* [DOCUMENT SECTION]
========

- Active: July 1862 to July 1, 1865
- Country: United States
- Allegiance: Union
- Branch: Infantry
- Engagements: Defense of Cincinnati; Knoxville Campaign; Atlanta campaign; Battle of Resaca; Battle of Dallas; Battle of New Hope Church; Battle of Allatoona; Battle of Kennesaw Mountain; Battle of Peachtree Creek; Siege of Atlanta; Battle of Jonesboro; Battle of Lovejoy's Station; Second Battle of Franklin; Battle of Wilmington;

= 100th Ohio Infantry Regiment =

The 100th Ohio Infantry Regiment, sometimes 100th Ohio Volunteer Infantry (or 100th OVI) was an infantry regiment in the Union Army during the American Civil War.

==Service==
The 100th Ohio Volunteer Infantry was recruiting during the late summer of 1862, from areas across Northwest Ohio.

========

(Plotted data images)
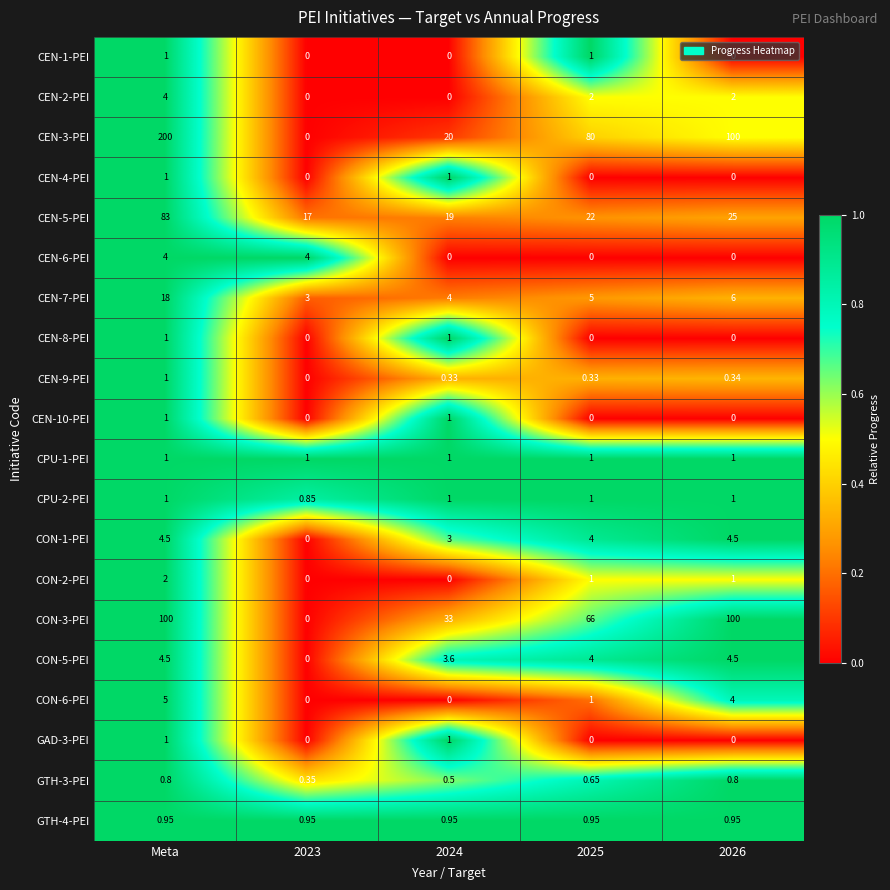

At which label does CEN-3-PEI first exceed 80?

Meta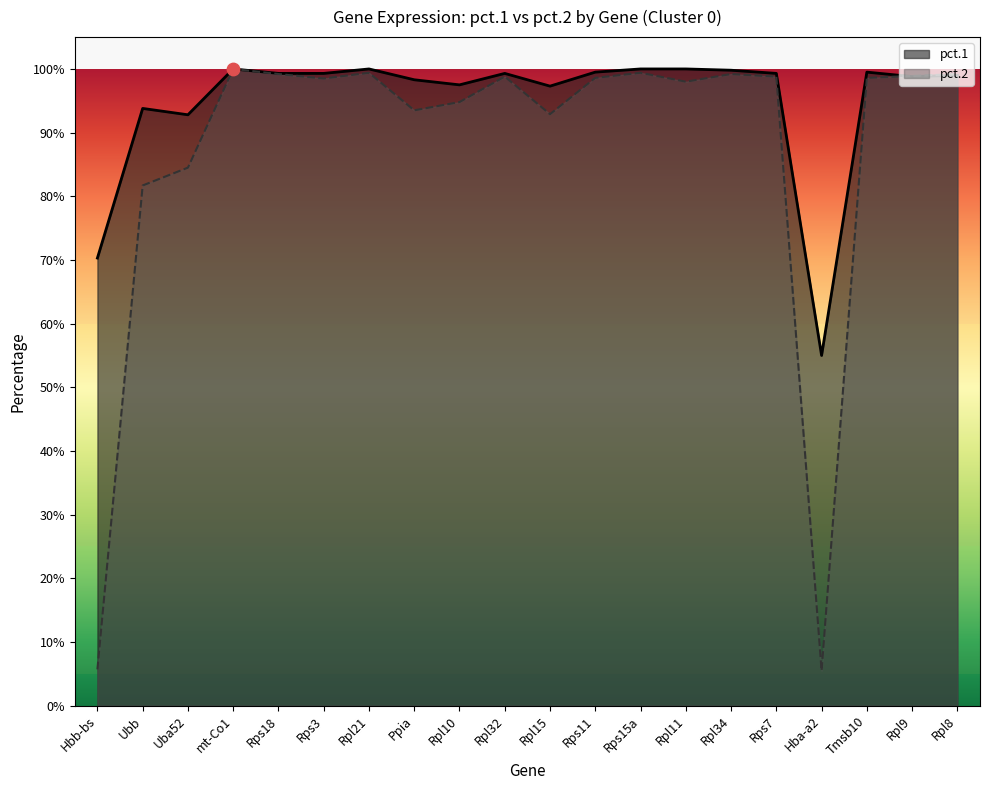

What are all the series names shown in the legend?

pct.1, pct.2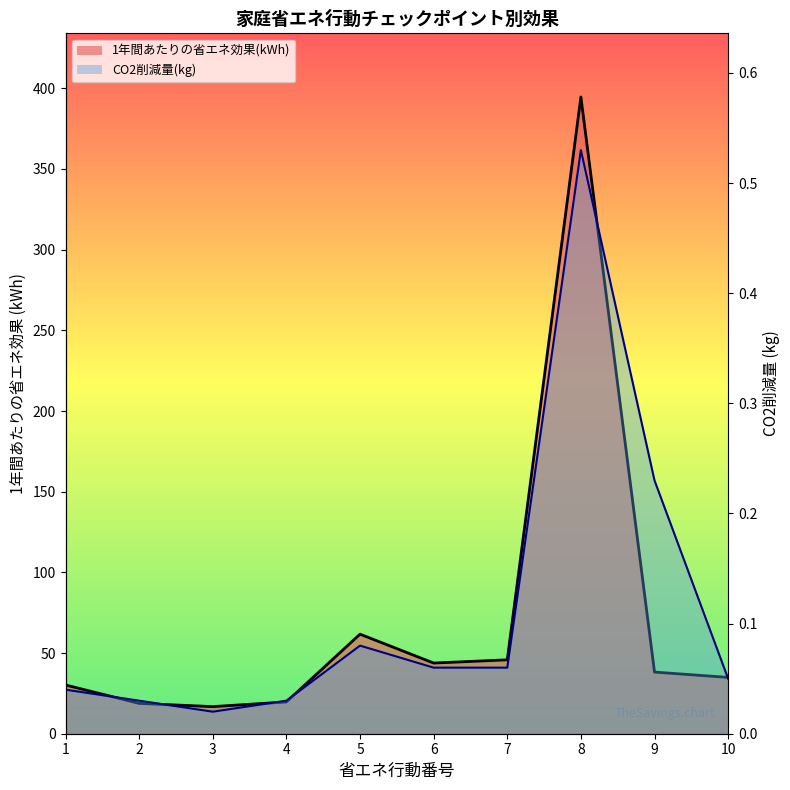

What is the difference between the 1年間あたりの省エネ効果(kWh) values at 2 and 9?

19.4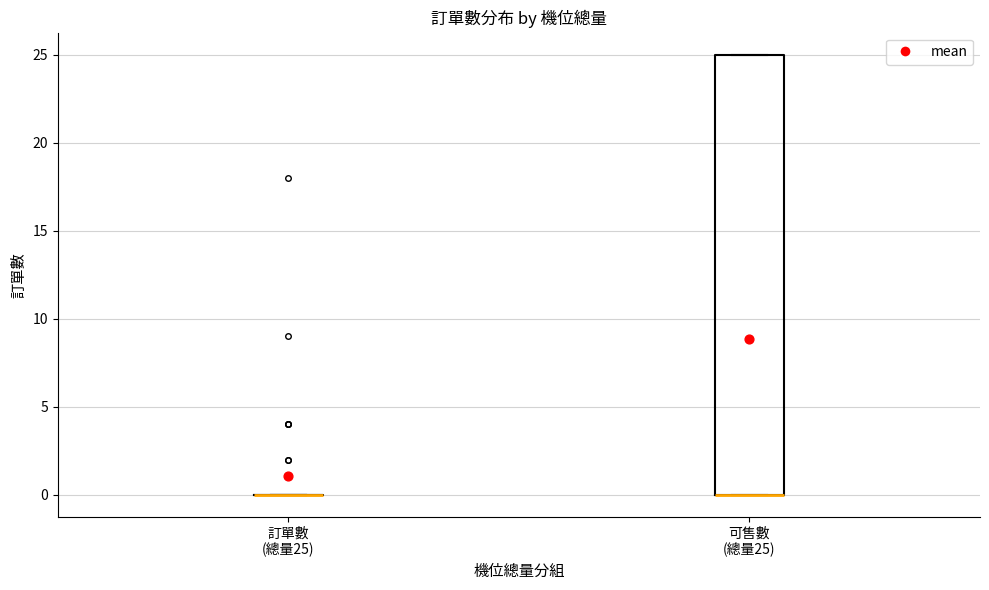

Reading left to right, read every box against the y-axis: the position of its median line, the range the box covers, and the ends of its whiskers. The values are not printed on the chart, so give them approximately, as read against the axis.

訂單數 (總量25): box collapsed to a line at 0, whiskers 0 to 0
可售數 (總量25): median 0 (drawn on the box's lower edge), box 0 to 25, whiskers 0 to 25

========

* [WHAT THIS EXERCISE ASKS]
1/ Answer from the 100th Ohio Infantry Regiment text:
(a) During what period was the regiment active?
(b) What branch was it part of?
(c) From what areas was it recruited?
2/ Proceed with the 100th Ohio Infantry Regiment text, picking up after its last sentence.

* [ANSWERS FOR THIS EXERCISE]
1/
(a) July 1862 to July 1, 1865
(b) Infantry
(c) Areas across Northwest Ohio

2/
100th Ohio Infantry Recruitment Areas
| Regimental Company | Area/Towns |
|---|---|
| Company A | Toledo, Perrysburg, Wood County |
| Company B | Napoleon, Henry County |
| Company C | Bryan, Williams County |
| Company D | Defiance, Defiance County |
| Company E | Toledo, Fulton County |
| Company F | Waterville, Maumee, Lucas County |
| Company G | Elmore, Genoa, Oak Harbor, Ottawa County |
| Company H | Wauseon, Fulton County |
| Company I | Antwerp, Paulding County |
| Company K | Fremont, Sandusky County |

The 100th Ohio Infantry was organized in Toledo, Ohio July through September 1862 and mustered in for three years service under the command of Colonel John C. Groom.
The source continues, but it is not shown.